PEKERJAAN YANG DIMINTA
Cetak ulang seluruh catatan di bawah ini baris demi baris tanpa perubahan apa pun.

Entri set data:
________________________________________
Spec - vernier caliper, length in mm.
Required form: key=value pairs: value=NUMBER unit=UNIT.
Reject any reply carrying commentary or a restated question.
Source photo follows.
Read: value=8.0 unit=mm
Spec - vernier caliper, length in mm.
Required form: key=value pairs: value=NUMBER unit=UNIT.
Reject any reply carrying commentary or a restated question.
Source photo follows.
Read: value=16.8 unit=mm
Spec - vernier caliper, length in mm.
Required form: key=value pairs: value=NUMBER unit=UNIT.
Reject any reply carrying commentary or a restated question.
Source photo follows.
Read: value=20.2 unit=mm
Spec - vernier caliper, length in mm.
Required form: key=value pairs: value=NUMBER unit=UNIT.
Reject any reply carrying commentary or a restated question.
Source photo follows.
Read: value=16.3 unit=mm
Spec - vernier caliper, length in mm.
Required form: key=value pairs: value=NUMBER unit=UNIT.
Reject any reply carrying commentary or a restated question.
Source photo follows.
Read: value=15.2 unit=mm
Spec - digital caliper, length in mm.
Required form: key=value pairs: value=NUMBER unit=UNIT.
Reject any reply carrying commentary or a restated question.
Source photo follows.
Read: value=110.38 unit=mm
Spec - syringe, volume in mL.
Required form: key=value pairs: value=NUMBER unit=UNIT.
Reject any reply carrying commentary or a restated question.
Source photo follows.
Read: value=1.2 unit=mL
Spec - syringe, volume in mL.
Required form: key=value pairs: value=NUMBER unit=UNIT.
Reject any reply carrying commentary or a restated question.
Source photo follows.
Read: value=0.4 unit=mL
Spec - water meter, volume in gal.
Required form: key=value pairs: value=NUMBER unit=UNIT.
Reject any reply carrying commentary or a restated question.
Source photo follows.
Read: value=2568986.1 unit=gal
________________________________________
PENYELESAIAN TERPERINCI
Spec - vernier caliper, length in mm.
Required form: key=value pairs: value=NUMBER unit=UNIT.
Reject any reply carrying commentary or a restated question.
Source photo follows.
Read: value=8.0 unit=mm
Spec - vernier caliper, length in mm.
Required form: key=value pairs: value=NUMBER unit=UNIT.
Reject any reply carrying commentary or a restated question.
Source photo follows.
Read: value=16.8 unit=mm
Spec - vernier caliper, length in mm.
Required form: key=value pairs: value=NUMBER unit=UNIT.
Reject any reply carrying commentary or a restated question.
Source photo follows.
Read: value=20.2 unit=mm
Spec - vernier caliper, length in mm.
Required form: key=value pairs: value=NUMBER unit=UNIT.
Reject any reply carrying commentary or a restated question.
Source photo follows.
Read: value=16.3 unit=mm
Spec - vernier caliper, length in mm.
Required form: key=value pairs: value=NUMBER unit=UNIT.
Reject any reply carrying commentary or a restated question.
Source photo follows.
Read: value=15.2 unit=mm
Spec - digital caliper, length in mm.
Required form: key=value pairs: value=NUMBER unit=UNIT.
Reject any reply carrying commentary or a restated question.
Source photo follows.
Read: value=110.38 unit=mm
Spec - syringe, volume in mL.
Required form: key=value pairs: value=NUMBER unit=UNIT.
Reject any reply carrying commentary or a restated question.
Source photo follows.
Read: value=1.2 unit=mL
Spec - syringe, volume in mL.
Required form: key=value pairs: value=NUMBER unit=UNIT.
Reject any reply carrying commentary or a restated question.
Source photo follows.
Read: value=0.4 unit=mL
Spec - water meter, volume in gal.
Required form: key=value pairs: value=NUMBER unit=UNIT.
Reject any reply carrying commentary or a restated question.
Source photo follows.
Read: value=2568986.1 unit=gal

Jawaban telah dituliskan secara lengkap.